The incident nonetheless led to protests across the board in Iraq, as Sunni Arab, Kurdish and some Shia officials dismissed any suggestion their country was subject to Iranian domination.
The Association of Muslim Scholars, one of Iraq’s leading Sunni groups, issued a statement warning of “a terrible evil” from Iran, and calling on people to “deal seriously with such dangerous remarks that might cost Iraqi blood”.
The Sunni-backed Iraqiya bloc also criticised the alleged remarks, and legislator Naheda al-Daini told IWPR that while Iran did have influence in Iraq, such statements were “exaggerated and provocative”.
Tehran, Dainy added, was “not entirely dominating Iraq as they said; Iraq is a strong country”.
A Kurdish member of the Iraqi parliament, Farhad al-Atrushi, said, “We will not accept any form of harm to Iraq’s sovereignty and independence”.

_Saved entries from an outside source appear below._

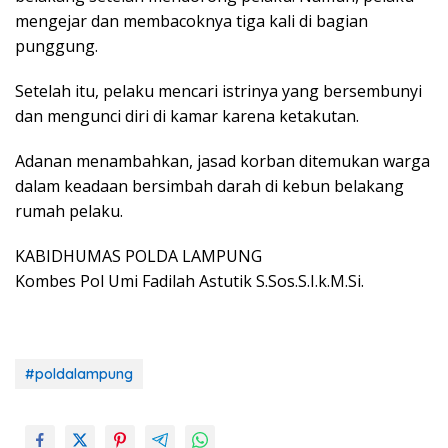
mengejar dan membacoknya tiga kali di bagian
punggung.
Setelah itu, pelaku mencari istrinya yang bersembunyi
dan mengunci diri di kamar karena ketakutan.
Adanan menambahkan, jasad korban ditemukan warga
dalam keadaan bersimbah darah di kebun belakang
rumah pelaku.
KABIDHUMAS POLDA LAMPUNG
Kombes Pol Umi Fadilah Astutik S.Sos.S.I.k.M.Si.
#poldalampung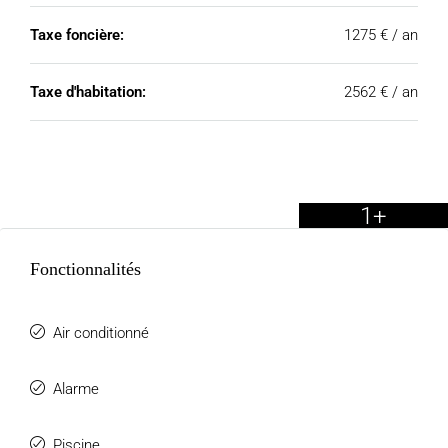
Taxe foncière:
1275 € / an
Taxe d'habitation:
2562 € / an
1+
Fonctionnalités
Air conditionné
Alarme
Piscine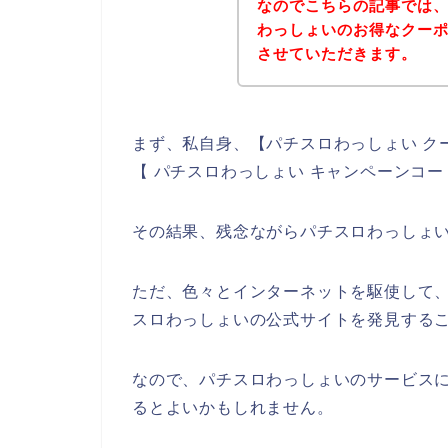
なのでこちらの記事では
わっしょいのお得なクー
させていただきます。
まず、私自身、【パチスロわっしょい ク
【 パチスロわっしょい キャンペーンコ
その結果、残念ながらパチスロわっしょ
ただ、色々とインターネットを駆使して
スロわっしょいの公式サイトを発見するこ
なので、パチスロわっしょいのサービス
るとよいかもしれません。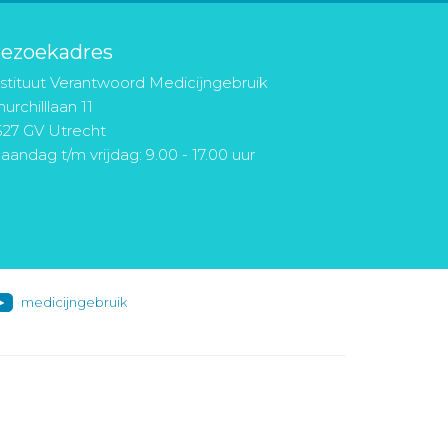
ezoekadres
nstituut Verantwoord Medicijngebruik
urchilllaan 11
527 GV Utrecht
aandag t/m vrijdag: 9.00 - 17.00 uur
medicijngebruik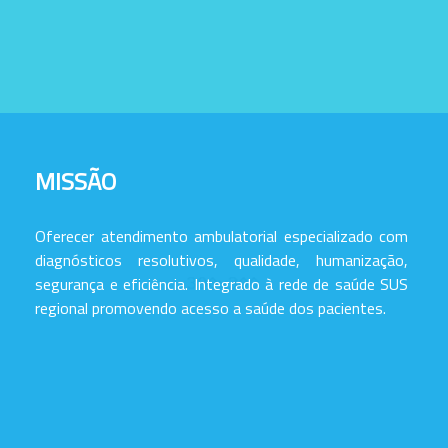
MISSÃO
Oferecer atendimento ambulatorial especializado com
diagnósticos resolutivos, qualidade, humanização,
segurança e eficiência. Integrado à rede de saúde SUS
regional promovendo acesso a saúde dos pacientes.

Ali al-Tamimi, a Shia lawmaker from the political bloc of cleric Muqtada al-Sadr, told IWPR, “We reject any interference in Iraq’s affairs by any country, whether it’s Saudi Arabia, Turkey or Iran. We have not surrendered to any foreign intervention – we ejected the American occupation forces from our land, so we aren’t going to allow any others to come in.”
In the face of such protests, Ali al-Allaq, a Shia lawmaker from Prime Minister Nuri al-Maliki’s State of Law bloc, attempted to pour oil on troubled waters by noting Iranian denials that Sulaimani had made the remarks quoted.